#Inside artist Yayoi Kusama’s New York Botanical Garden exhibit

“#Inside artist Yayoi Kusama’s New York Botanical Garden exhibit”
Yayoi Kusama grew up around flowers and plants, carrying her sketchbook to her family’s seed nursery in rural Japan and drawing the violets and peonies. When she was 11, her grandfather showed her a pumpkin for the first time: Eight decades later, the gourd is still one of her favorite muses.
Now, the 92-year-old artist’s nature-inspired sculptures, paintings and “infinity rooms” have landed at the New York Botanical Garden. “Kusama: Cosmic Nature,” opening Saturday after a yearlong delay due to COVID-19, features dozens of works, including four brand-new structures created specifically for the exhibit, spread across the garden’s 250 acres.

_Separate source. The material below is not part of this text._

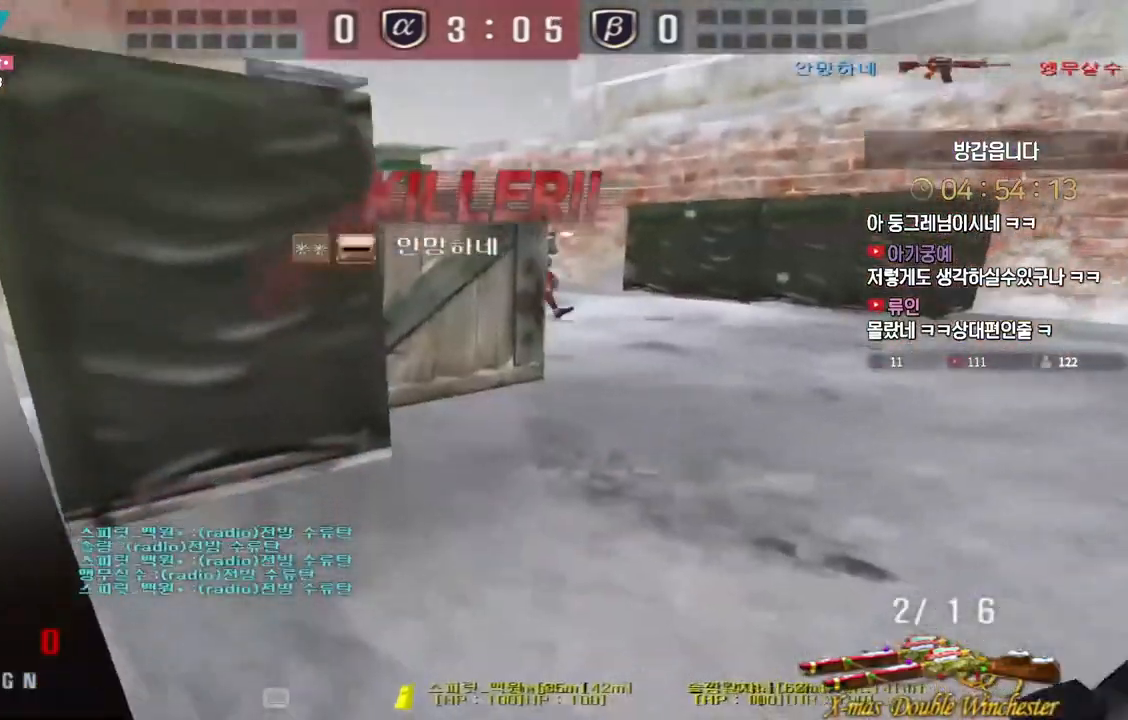
{"keys": [], "events": []}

Its arrival is like a gift after NYC’s long pandemic winter: a mood-lifting balm that inspires viewers to look at nature — and Kusama’s art — in a new light.

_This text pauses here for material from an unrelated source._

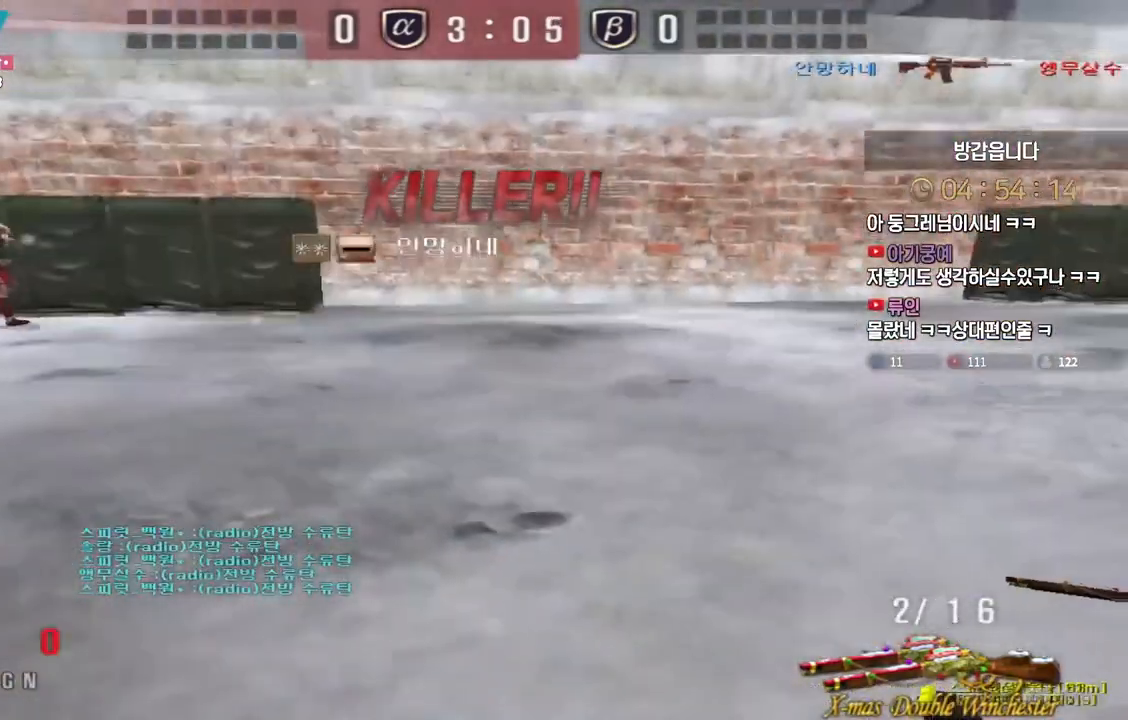
{"keys": ["tab"], "events": [[67, "tab", "down"], [217, "tab", "up"], [483, "tab", "down"]]}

“We really wanted to show the range of her aesthetic,” guest curator Mika Yoshitake told The Post at a preview of the exhibit. “It’s not just depictions of flowers and pumpkins.” (Or polka dots, for that matter.)
The exhibit opens with “I Want To Fly to the Universe,” a 13-foot-high anthropomorphic flower head with red-and-white polka-dot petals and a yellow face dancing above the reflecting pool by the visitor’s center.
As you make your way through the garden grounds — planted with blooms that Kusama would have seen in her native Japan — more surrealist surprises sneak up on you: tall trees wrapped in spotted fabric along the main path, a sparkling mosaic pumpkin in the middle of a flower arrangement, psychedelic tulips floating above water. In one instance, horticulturalists have ingeniously re-created one of Kusama’s paintings, “Alone, Buried in a Flower Garden” using plants and dirt.
Kusama and her studio — who shipped all the materials and assembled several of the more gargantuan works in the couple of weeks leading up to the exhibit — have reprised several of her greatest hits here, including 1966’s hypnotic “Narcissus Garden,” featuring 1,400 shiny silver orbs floating on water.
Meanwhile, “Flower Obsession” replicates Kusama’s famed “obliteration rooms,” in which visitors cover an entire domestic interior with polka dots. This time, the installation is a greenhouse, and the polka dots are replaced with red poppies, echoing one of Kusama’s earliest childhood hallucinations. The 10-year-old artist was sitting at her family’s kitchen table, when suddenly, she later wrote in her autobiography, “I saw the entire room, my entire body, and the entire universe covered with red flowers.”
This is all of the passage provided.